In exchange, they said, the White House might allow more flexibility in allowing the Postal Service to tap a retirement escrow account that the Postal Service contends is overfunded. The White House has opposed that approach, as well as the way the bill shifts the cost of military pensions to the Treasury Department.

The negotiations over the legislation come as the board of the Postal Service took the first step Thursday toward seeking a rate increase -- a process that can take close to a year.

Administration opposition kept postal overhaul bills from reaching the floor of either chamber last year despite both committees approving them unanimously. The White House has been meeting regularly with majority and minority staff of the House Government Reform Committee, aides said. Although most participants expect the Senate bill to be closer to the final version, the House likely will need to adopt some administration proposals to win the support of the chamber's leaders, a lobbyist for the mailing industry said.

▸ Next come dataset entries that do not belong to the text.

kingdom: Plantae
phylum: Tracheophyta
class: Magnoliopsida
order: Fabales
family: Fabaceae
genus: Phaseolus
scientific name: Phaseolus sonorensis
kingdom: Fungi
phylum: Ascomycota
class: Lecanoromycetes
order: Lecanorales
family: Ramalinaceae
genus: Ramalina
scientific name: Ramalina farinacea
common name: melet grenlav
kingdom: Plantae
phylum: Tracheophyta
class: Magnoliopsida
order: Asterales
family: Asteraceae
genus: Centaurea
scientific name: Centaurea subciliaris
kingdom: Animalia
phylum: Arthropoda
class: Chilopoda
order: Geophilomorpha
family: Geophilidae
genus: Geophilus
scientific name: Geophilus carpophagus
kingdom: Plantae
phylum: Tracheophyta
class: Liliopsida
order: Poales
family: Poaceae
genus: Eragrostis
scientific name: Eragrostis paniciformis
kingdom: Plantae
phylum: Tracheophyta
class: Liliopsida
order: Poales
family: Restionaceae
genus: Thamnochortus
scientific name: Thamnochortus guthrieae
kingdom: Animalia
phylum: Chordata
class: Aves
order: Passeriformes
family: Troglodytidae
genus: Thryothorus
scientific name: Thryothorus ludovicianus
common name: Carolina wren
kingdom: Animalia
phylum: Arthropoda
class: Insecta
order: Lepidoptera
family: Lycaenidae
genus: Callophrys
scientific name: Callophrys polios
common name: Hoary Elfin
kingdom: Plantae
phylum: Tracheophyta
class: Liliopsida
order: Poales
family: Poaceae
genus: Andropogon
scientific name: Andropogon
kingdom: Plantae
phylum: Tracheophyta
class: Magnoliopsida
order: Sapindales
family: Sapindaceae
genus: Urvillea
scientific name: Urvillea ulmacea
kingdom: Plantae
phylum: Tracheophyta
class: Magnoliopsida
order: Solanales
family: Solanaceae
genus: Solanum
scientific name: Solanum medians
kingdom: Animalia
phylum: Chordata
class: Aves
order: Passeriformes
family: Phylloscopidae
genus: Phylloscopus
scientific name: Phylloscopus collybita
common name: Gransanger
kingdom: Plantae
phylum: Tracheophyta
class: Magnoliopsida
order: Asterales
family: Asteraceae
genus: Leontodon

"Asking members of the House to vote for a bill that the White House doesn't like, the leadership doesn't like, the mailing industry doesn't like, in the hopes that it can be worked out in conference, that's a roll of the dice," said Ben Cooper, who tracks legislation for the Printing Industries of America.

At the White House's behest, the Senate measure -- expected to be introduced next month -- likely will limit or strike provisions giving the Postal Service leeway for banking and investment practices, Senate aides said.

It also might include language requiring the agency to file SEC-like reports to a regulatory board. In addition to the escrow negotiations, the Senate measure might give the Postal Service greater flexibility in negotiating work-sharing agreements, which allow the agency to offer discounts to large mailers for presorting mail and other tasks normally done by postal workers.

Collins championed a broader work-sharing provision last year. But committee Democrats, joined by Sen. Arlen Specter, R-Pa. opposed it. Specter is no longer on the Governmental Affairs panel; proponents say the new work-sharing language probably will be a compromise between Carper and Collins.

It is not clear whether the White House will be willing to make similar concessions on military pensions. The White House would like the agency to assume responsibility for the benefits of its military retirees. Although nearly all stakeholders -- including the Postal Service, unions and the mailing industry -- oppose the idea, the White House has stood firm, lobbyists say.

"I don't know of anyone that likes it, other than the people in the administration," Cooper said. "That doesn't mean that some people aren't ready to throw up their hands."